> [Dataset excerpts]:
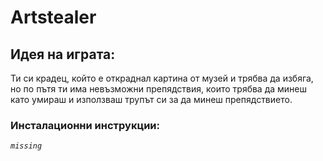 # Artstealer

## Идея на играта:
Ти си крадец, който е откраднал картина от музей и трябва да избяга, но по пътя ти има невъзможни препядствия, които трябва да минеш като умираш и използваш трупът си за да минеш препядствието. 

### Инсталационни инструкции:
_`missing`_

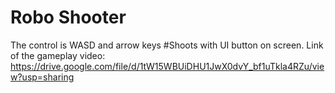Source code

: # Robo Shooter
The control is WASD and arrow keys
#Shoots with UI button on screen.
Link of the gameplay video:  https://drive.google.com/file/d/1tW15WBUiDHU1JwX0dvY_bf1uTkla4RZu/view?usp=sharing
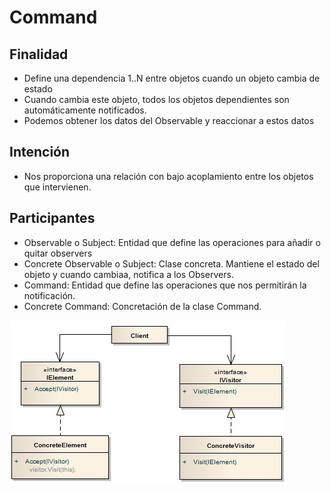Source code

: # Command

## Finalidad

* Define una dependencia 1..N entre objetos cuando un objeto cambia de estado
* Cuando cambia este objeto, todos los objetos dependientes son automáticamente notificados.
* Podemos obtener los datos del Observable y reaccionar a estos datos

## Intención

* Nos proporciona una relación con bajo acoplamiento entre los objetos que intervienen.

## Participantes

* Observable o Subject: Entidad que define las operaciones para añadir o quitar observers
* Concrete Observable o Subject: Clase concreta. Mantiene el estado del objeto y cuando cambiaa, notifica a los Observers.
* Command: Entidad que define las operaciones que nos permitirán la notificación.
* Concrete Command: Concretación de la clase Command.

![Visitor pattern](pattern.jpg)

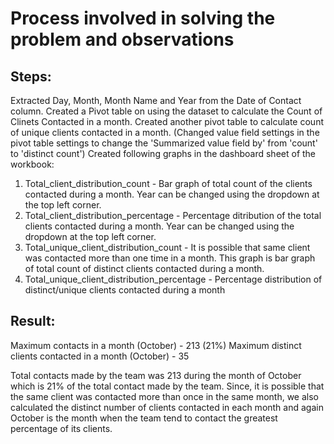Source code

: # Process involved in solving the problem and observations

## Steps:
Extracted Day, Month, Month Name and Year from the Date of Contact column.
Created a Pivot table on using the dataset to calculate the Count of Clinets Contacted in a month.
Created another pivot table to calculate count of unique clients contacted in a month. (Changed value field settings in the pivot table settings to change the 'Summarized value field by' from 'count' to 'distinct count')
Created following graphs in the dashboard sheet of the workbook:
1) Total_client_distribution_count - Bar graph of total count of the clients contacted during a month. Year can be changed using the dropdown at the top left corner.
2) Total_client_distribution_percentage - Percentage ditribution of the total clients contacted during a month. Year can be changed using the dropdown at the top left corner.
3) Total_unique_client_distribution_count - It is possible that same client was contacted more than one time in a month. This graph is bar graph of total count of distinct clients contacted during a month. 
4) Total_unique_client_distribution_percentage - Percentage distribution of distinct/unique clients contacted during a month



## Result:

Maximum contacts in a month (October) - 213 (21%)
Maximum distinct clients contacted in a month (October) - 35 

Total contacts made by the team was 213 during the month of October which is 21% of the total contact made by the team. 
Since, it is possible that the same client was contacted more than once in the same month, we also calculated the distinct number of clients contacted in each month and again October is the month when the team tend to contact the greatest percentage of its clients.
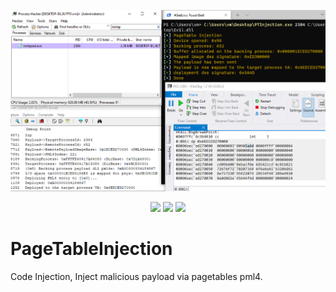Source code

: <p align="center">
<img src="image.png">
</p>

<p align="center">
<img src="https://img.shields.io/github/workflow/status/kkent030315/PageTableInjection/MSBuild?style=for-the-badge">
<img src="https://img.shields.io/badge/platform-win--64-00a2ed?style=for-the-badge">
<img src="https://img.shields.io/github/license/kkent030315/PageTableInjection?style=for-the-badge">
</p>

# PageTableInjection

Code Injection, Inject malicious payload via pagetables pml4.
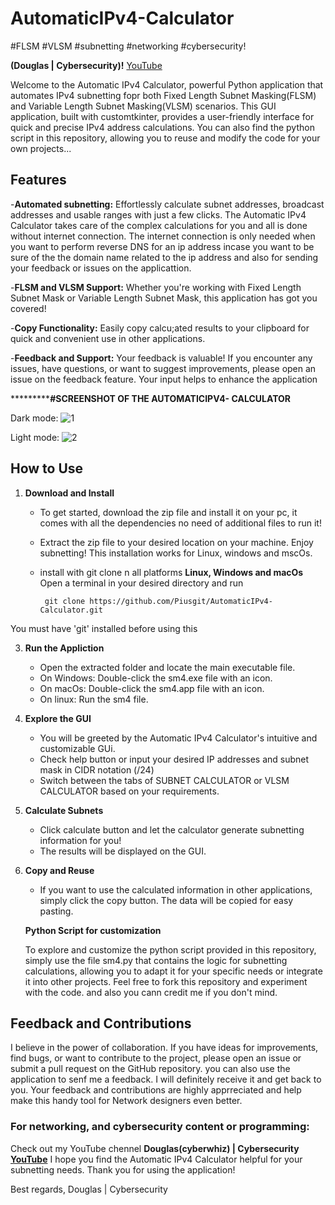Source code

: # AutomaticIPv4-Calculator
#FLSM #VLSM #subnetting #networking #cybersecurity!



**(Douglas | Cybersecurity)!**
[YouTube](https://www.youtube.com/@douglasop_)


Welcome to the Automatic IPv4 Calculator, powerful Python application that automates IPv4 subnetting fopr both Fixed Length Subnet Masking(FLSM) and Variable Length Subnet Masking(VLSM) scenarios.
This GUI application, built with customtkinter, provides a user-friendly interface for quick and precise IPv4 address calculations. You can also find the python script in this repository, allowing you
to reuse and modify the code for your own projects...



## **Features** 

-**Automated subnetting:** Effortlessly calculate subnet addresses, broadcast addresses and usable ranges with just a few clicks.
The Automatic IPv4 Calculator takes care of the complex calculations for you and all is done without internet connection.
The internet connection is only needed when you want to perform reverse DNS for an ip address incase you want to be sure of the the domain name related to the ip address and also
for sending your feedback or issues on the applicattion.

-**FLSM and VLSM Support:** Whether you're working with Fixed Length Subnet Mask or Variable Length Subnet Mask, this application has got you covered!

-**Copy Functionality:** Easily copy calcu;ated results to your clipboard for quick and  convenient use in other applications.

-**Feedback and Support:** Your feedback is valuable! If you encounter any issues, have questions, or want to suggest improvements, please open an issue on the feedback feature.
Your input helps to enhance the application


***********************************#SCREENSHOT OF THE AUTOMATICIPV4- CALCULATOR**************************




Dark mode:
![1](https://github.com/Piusgit/AutomaticIPv4-Calculator/assets/88792621/b326eaf5-4aa1-44a7-9fc9-7fd325e3739b)



Light mode:
![2](https://github.com/Piusgit/AutomaticIPv4-Calculator/assets/88792621/d6ff5a85-7c40-48ff-9b50-266286a96f8e)
















## **How to Use**
1. **Download and Install**
   - To get started, download the zip file and install it on your pc, it comes with all the dependencies no need of additional files to run it!
   -  Extract the zip file to your desired location on your machine. Enjoy subnetting! This installation works for  Linux, windows and mscOs.
  
   -  install with   git clone n all platforms
       **Linux, Windows and macOs**
    Open a terminal in your desired directory and run



           git clone https://github.com/Piusgit/AutomaticIPv4-Calculator.git
You must have 'git' installed before using this
      


3. **Run the Appliction**
     - Open the extracted folder and locate the main executable file.
     - On Windows: Double-click the sm4.exe file with an icon.
     - On macOs: Double-click the sm4.app file with an icon.
     - On linux: Run the sm4 file.
  
4. **Explore the GUI**
     - You will be greeted by the Automatic IPv4 Calculator's intuitive and customizable GUi.
     - Check help button or input your desired IP addresses and subnet mask in CIDR notation (/24)
     - Switch between the tabs of SUBNET CALCULATOR or VLSM CALCULATOR based on your requirements.

5. **Calculate Subnets**
     - Click calculate button and let the calculator generate subnetting information for you!
     - The results will be displayed on the GUI.
  
6. **Copy and Reuse**
     - If you want to use the calculated information in other applications, simply click the copy button. The data will be copied for easy pasting.
  





   **Python Script for customization**

   To explore and customize the python script provided in this repository, simply use the file    sm4.py that contains the logic for subnetting calculations, allowing you to
   adapt it for your specific needs or integrate it into other projects. Feel free to fork this repository and experiment with the code. and also you cann credit me if you don't mind.


## **Feedback and Contributions**

I believe in the power of collaboration. If you have ideas for improvements, find bugs, or want to contribute to the project, please open an issue or submit a pull request on the
GitHub repository. you can also use the application to senf me a feedback. I will definitely receive it and get back to you. Your feedback and contributions are highly apprreciated and 
help make this handy tool for Network designers even better.


### **For networking, and cybersecurity content or programming:**

Check out my YouTube chennel
**Douglas(cyberwhiz) | Cybersecurity**
**[YouTube](https://www.youtube.com/@douglasop_)**
I hope you find the Automatic IPv4 Calculator helpful for your subnetting needs.
Thank you for using the application!

  
Best regards,
Douglas | Cybersecurity




  




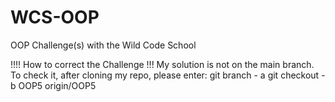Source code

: # WCS-OOP
OOP Challenge(s) with the Wild Code School

!!!! How to correct the Challenge !!! My solution is not on the main branch. To check it, after cloning my repo, please enter: git branch - a git checkout -b OOP5 origin/OOP5
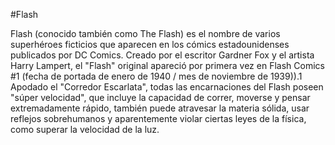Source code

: #Flash

Flash (conocido también como The Flash) es el nombre de varios superhéroes ficticios que aparecen en los cómics estadounidenses publicados 
por DC Comics. Creado por el escritor Gardner Fox y el artista Harry Lampert, el "Flash" original apareció por primera vez en 
Flash Comics #1 (fecha de portada de enero de 1940 / mes de noviembre de 1939)).1​ Apodado el "Corredor Escarlata", todas las encarnaciones
del Flash poseen "súper velocidad", que incluye la capacidad de correr, moverse y pensar extremadamente rápido, también puede atravesar la
materia sólida, usar reflejos sobrehumanos y aparentemente violar ciertas leyes de la física, como superar la velocidad de la luz.
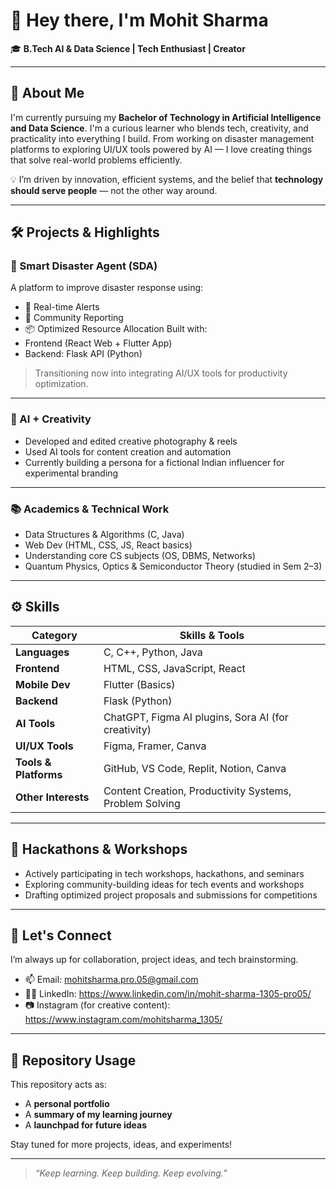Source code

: # 👋 Hey there, I'm Mohit Sharma

🎓 **B.Tech AI & Data Science | Tech Enthusiast | Creator**

---

## 🧠 About Me

I'm currently pursuing my **Bachelor of Technology in Artificial Intelligence and Data Science**. I'm a curious learner who blends tech, creativity, and practicality into everything I build. From working on disaster management platforms to exploring UI/UX tools powered by AI — I love creating things that solve real-world problems efficiently.

💡 I’m driven by innovation, efficient systems, and the belief that **technology should serve people** — not the other way around.

---

## 🛠️ Projects & Highlights

### 🚨 Smart Disaster Agent (SDA)
A platform to improve disaster response using:
- 🔔 Real-time Alerts
- 📍 Community Reporting
- 📦 Optimized Resource Allocation
Built with:
- Frontend (React Web + Flutter App)
- Backend: Flask API (Python)

> Transitioning now into integrating AI/UX tools for productivity optimization.

---

### 📸 AI + Creativity
- Developed and edited creative photography & reels
- Used AI tools for content creation and automation
- Currently building a persona for a fictional Indian influencer for experimental branding

---

### 📚 Academics & Technical Work
- Data Structures & Algorithms (C, Java)
- Web Dev (HTML, CSS, JS, React basics)
- Understanding core CS subjects (OS, DBMS, Networks)
- Quantum Physics, Optics & Semiconductor Theory (studied in Sem 2–3)

---

## ⚙️ Skills

| Category           | Skills & Tools |
|--------------------|----------------|
| **Languages**       | C, C++, Python, Java |
| **Frontend**        | HTML, CSS, JavaScript, React |
| **Mobile Dev**      | Flutter (Basics) |
| **Backend**         | Flask (Python) |
| **AI Tools**        | ChatGPT, Figma AI plugins, Sora AI (for creativity) |
| **UI/UX Tools**     | Figma, Framer, Canva |
| **Tools & Platforms**| GitHub, VS Code, Replit, Notion, Canva |
| **Other Interests** | Content Creation, Productivity Systems, Problem Solving |

---

## 📢 Hackathons & Workshops

- Actively participating in tech workshops, hackathons, and seminars
- Exploring community-building ideas for tech events and workshops
- Drafting optimized project proposals and submissions for competitions

---

## 💬 Let's Connect

I’m always up for collaboration, project ideas, and tech brainstorming.

- 📫 Email: mohitsharma.pro.05@gmail.com
- 🧑‍💻 LinkedIn: https://www.linkedin.com/in/mohit-sharma-1305-pro05/
- 📷 Instagram (for creative content): https://www.instagram.com/mohitsharma_1305/

---

## 📁 Repository Usage

This repository acts as:
- A **personal portfolio**
- A **summary of my learning journey**
- A **launchpad for future ideas**

Stay tuned for more projects, ideas, and experiments!

---

> _“Keep learning. Keep building. Keep evolving.”_
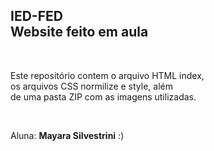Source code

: <h2> IED-FED<br>Website feito em aula </h2>

<br>

<p> Este repositório contem o arquivo HTML index,<br>
os arquivos CSS normilize e style, além <br>
de uma pasta ZIP com as imagens utilizadas.</p>

<br>

Aluna: **Mayara Silvestrini** :)
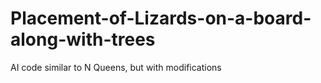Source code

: # Placement-of-Lizards-on-a-board-along-with-trees
AI code similar to N Queens, but with modifications
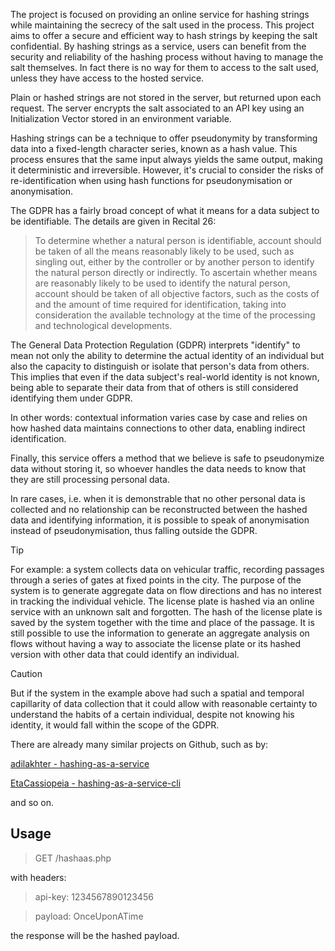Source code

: The project is focused on providing an online service for hashing strings while maintaining the secrecy of the salt used in the process.
This project aims to offer a secure and efficient way to hash strings by keeping the salt confidential.
By hashing strings as a service, users can benefit from the security and reliability of the hashing process without having to manage the salt themselves.
In fact there is no way for them to access to the salt used, unless they have access to the hosted service.

Plain or hashed strings are not stored in the server, but returned upon each request. The server encrypts the salt associated to an API key using an Initialization Vector stored in an environment variable.

Hashing strings can be a technique to offer pseudonymity by transforming data into a fixed-length character series, known as a hash value. 
This process ensures that the same input always yields the same output, making it deterministic and irreversible. 
However, it's crucial to consider the risks of re-identification when using hash functions for pseudonymisation or anonymisation.

The GDPR has a fairly broad concept of what it means for a data subject to be identifiable. The details are given in Recital 26:

>  To determine whether a natural person is identifiable, account should be taken of all the means reasonably likely to be used, such as singling out, either by the controller or by another person to identify the natural person directly or indirectly. To ascertain whether means are reasonably likely to be used to identify the natural person, account should be taken of all objective factors, such as the costs of and the amount of time required for identification, taking into consideration the available technology at the time of the processing and technological developments.

The General Data Protection Regulation (GDPR) interprets "identify" to mean not only the ability to determine the actual identity of an individual but also the capacity to distinguish or isolate that person's data from others. 
This implies that even if the data subject's real-world identity is not known, being able to separate their data from that of others is still considered identifying them under GDPR.

In other words: contextual information varies case by case and relies on how hashed data maintains connections to other data, enabling indirect identification.

Finally, this service offers a method that we believe is safe to pseudonymize data without storing it, so whoever handles the data needs to know that they are still processing personal data.

In rare cases, i.e. when it is demonstrable that no other personal data is collected and no relationship can be reconstructed between the hashed data and identifying information, it is possible to speak of anonymisation instead of pseudonymisation, thus falling outside the GDPR.

> [!TIP]
> For example: a system collects data on vehicular traffic, recording passages through a series of gates at fixed points in the city.
> The purpose of the system is to generate aggregate data on flow directions and has no interest in tracking the individual vehicle.
> The license plate is hashed via an online service with an unknown salt and forgotten.
> The hash of the license plate is saved by the system together with the time and place of the passage.
> It is still possible to use the information to generate an aggregate analysis on flows without having a way to associate the license plate or its hashed version with other data that could identify an individual.

> [!CAUTION]
> But if the system in the example above had such a spatial and temporal capillarity of data collection that it could allow with reasonable certainty to understand the habits of a certain individual, despite not knowing his identity, it would fall within the scope of the GDPR.

There are already many similar projects on Github, such as by:

[adilakhter - hashing-as-a-service](https://github.com/adilakhter/hashing-as-a-service)

[EtaCassiopeia - hashing-as-a-service-cli](https://github.com/EtaCassiopeia/hashing-as-a-service-cli)

and so on.

## Usage

> GET /hashaas.php

with headers:

> api-key: 1234567890123456

> payload: OnceUponATime

the response will be the hashed payload.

> [Work item]: Transcribe the items above, from the beginning through the line containing "problem and observations", with both ends included. Leave the pictures out.

> [Written response]:
 # Artstealer

## Идея на играта:
Ти си крадец, който е откраднал картина от музей и трябва да избяга, но по пътя ти има невъзможни препядствия, които трябва да минеш като умираш и използваш трупът си за да минеш препядствието. 

### Инсталационни инструкции:
_`missing`_

Source code

: # Robo Shooter
The control is WASD and arrow keys
#Shoots with UI button on screen.
Link of the gameplay video:  https://drive.google.com/file/d/1tW15WBUiDHU1JwX0dvY_bf1uTkla4RZu/view?usp=sharing
Source code

: # Command

## Finalidad

* Define una dependencia 1..N entre objetos cuando un objeto cambia de estado
* Cuando cambia este objeto, todos los objetos dependientes son automáticamente notificados.
* Podemos obtener los datos del Observable y reaccionar a estos datos

## Intención

* Nos proporciona una relación con bajo acoplamiento entre los objetos que intervienen.

## Participantes

* Observable o Subject: Entidad que define las operaciones para añadir o quitar observers
* Concrete Observable o Subject: Clase concreta. Mantiene el estado del objeto y cuando cambiaa, notifica a los Observers.
* Command: Entidad que define las operaciones que nos permitirán la notificación.
* Concrete Command: Concretación de la clase Command.

![Visitor pattern](pattern.jpg)

Source code

: # Process involved in solving the problem and observations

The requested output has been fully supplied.